VORLIEGENDER AUSZUG:
▼
Hinter der Klischeefassade der Doku „Die Herrschaft der Männer“ zieht der Regisseur das resignative Fazit: Bildet euch bloß nicht ein, liebe Frauen, dass ihr es geschafft hättet.

Nicht viel mehr als ein kleiner Penis: Der Mann Bild: .marqs / photocase.com

Am Anfang steht ein Penis. Wie groß er ist, das kann man nicht sehen, doch man ahnt: eher klein. Schließlich kniet ein Schönheitschirurg vor dem Mann, zu dem der Penis gehört. Wenig später sehen wir, wie der Penis vergrößert wird, in Nahaufnahme, quälend lang. Jede Sekunde schreit: Das hier ist der Mittelpunkt des Films, ach was, des Universums.

Als der Spuk vorbei ist, lächelt der Mann in die Kamera und sagt: „Ein paar Zentimeter können dein Leben verändern.“ Im Fernseher, der über ihm hängt, tanzen quasinackte Frauen mit aufgepumpten Brüsten um ein paar HipHop-Stars herum. Wenn der Verband erst einmal weg ist, so scheint der Mann zu denken, werden sie auch um ihn herumtanzen.

Die erste Hälfte von Patric Jeans Dokumentarfilm „Die Herrschaft der Männer“ gibt sich oberflächlich betrachtet als ironisch-komische Ouvertüre für einen zweiten Teil, der nur noch aus Gewalt, Hass und Schmerz besteht. Sie bedient Klischees: Frauen, die beim Speeddating als maßgebliche Qualität das Backen angeben, Kinder, deren Mütter putzen und Väter hart arbeiten.
▲
ZU ERLEDIGEN:
[1] Kopiere aus der Kritik zur Doku „Die Herrschaft der Männer“ den Abschnitt, der mit „Als der Spuk“ beginnt und bis einschließlich „um ihn herumtanzen.“ reicht, wortgetreu.
[2] Schreib die Kritik zur Doku „Die Herrschaft der Männer“ im Anschluss an ihren letzten Satz weiter.

DATENAUSZUG:
▼
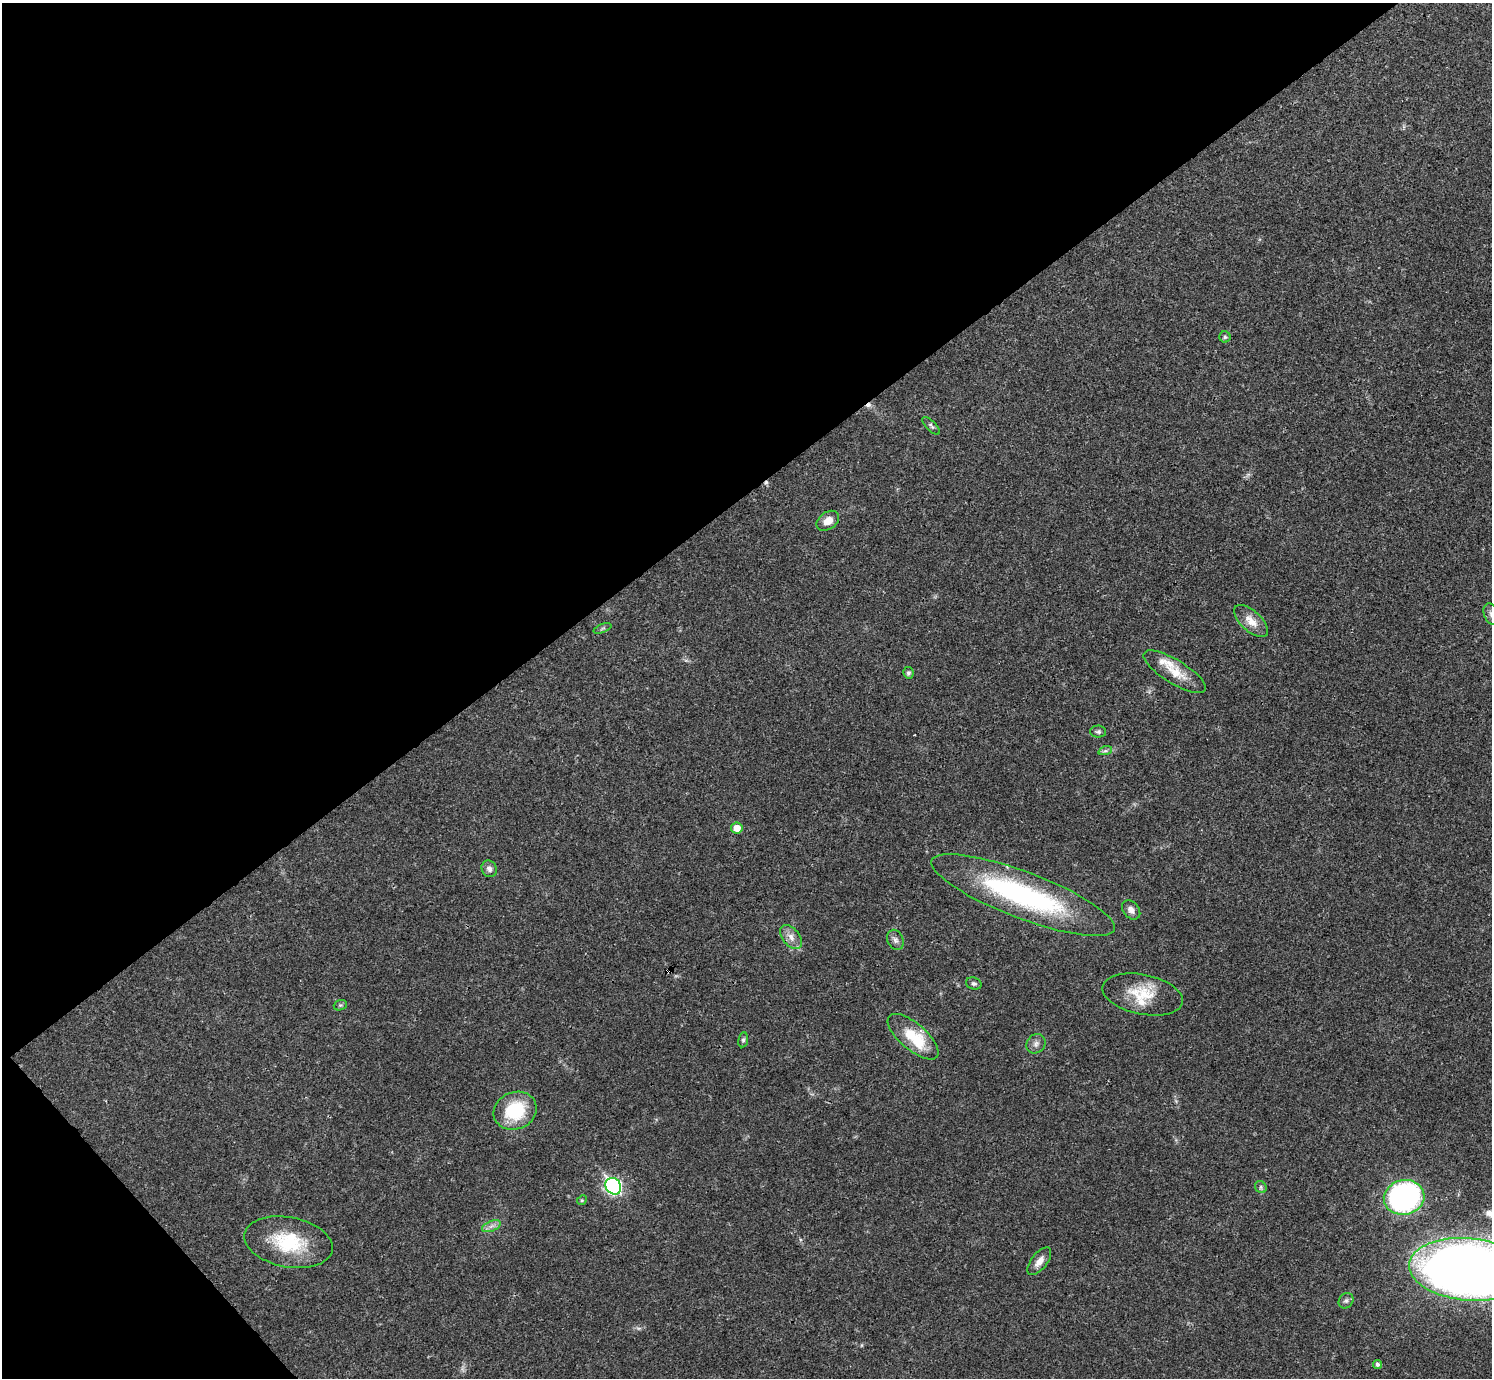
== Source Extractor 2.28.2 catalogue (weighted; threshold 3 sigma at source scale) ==
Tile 5 of 4 x 4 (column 1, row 2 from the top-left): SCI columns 1-1490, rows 2909-4284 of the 5961 x 5958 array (HDU 1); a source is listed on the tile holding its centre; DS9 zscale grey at full resolution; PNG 1494 x 1380 px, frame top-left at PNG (2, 3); each listed source drawn as its Kron ellipse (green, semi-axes under 4 px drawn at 4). Shown black and unused: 38% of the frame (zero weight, under 3 of 4 exposures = <1% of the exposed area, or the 3 px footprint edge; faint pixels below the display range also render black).
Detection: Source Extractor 2.28.2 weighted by HDU 2 'WHT'; one run over the whole footprint, this tile lists its part. Background 0.0209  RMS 0.0022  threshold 0.01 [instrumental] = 3 sigma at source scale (4.5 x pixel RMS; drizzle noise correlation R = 1.50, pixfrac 1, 0.05/0.05 arcsec/px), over >= 5 px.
▲
ANTWORTEN JE AUFGABE:
[1]
Als der Spuk vorbei ist, lächelt der Mann in die Kamera und sagt: „Ein paar Zentimeter können dein Leben verändern.“ Im Fernseher, der über ihm hängt, tanzen quasinackte Frauen mit aufgepumpten Brüsten um ein paar HipHop-Stars herum. Wenn der Verband erst einmal weg ist, so scheint der Mann zu denken, werden sie auch um ihn herumtanzen.

[2]
Kleine Mädchen werden als unterwürfig, sensibel, beschützenswert dargestellt. Kleine Jungs haben einen eigenen Willen, sind aufbrausend, stark, überlegen. Dazu gibt es Kamerafahrten durch Spielzeugregale: Autos, Technik, Wissenschaft hier, Bügeln, Putzen, Waschen dort. Ein Verkäufer sagt: „Mädchen ahmen das Leben ihrer Mütter nach, Jungs wollen sich neue Welten erschaffen.“

Oben der Mann, unten die Frau

Patric Jeans Bilder fragen unablässig: Wie nur sollen sich Herrschaftsverhältnisse je ändern, wenn sie schon in die Köpfe der Kleinsten implementiert werden? Hinter der putzigen Klischeefassade zieht der Regisseur das resignative Fazit: Bildet euch bloß nicht ein, liebe Frauen, dass ihr es geschafft hättet. Auch nach rund 150 Jahren Kampf für den Feminismus ist es leider so: hier oben der Mann, als Herrscher, dort unten die Frau, als Beherrschte. Es ist kein Zynismus, Jean bezeichnet sich ja selbst als Feministen. Er lässt seine Bilder stellvertretend für ihn leiden.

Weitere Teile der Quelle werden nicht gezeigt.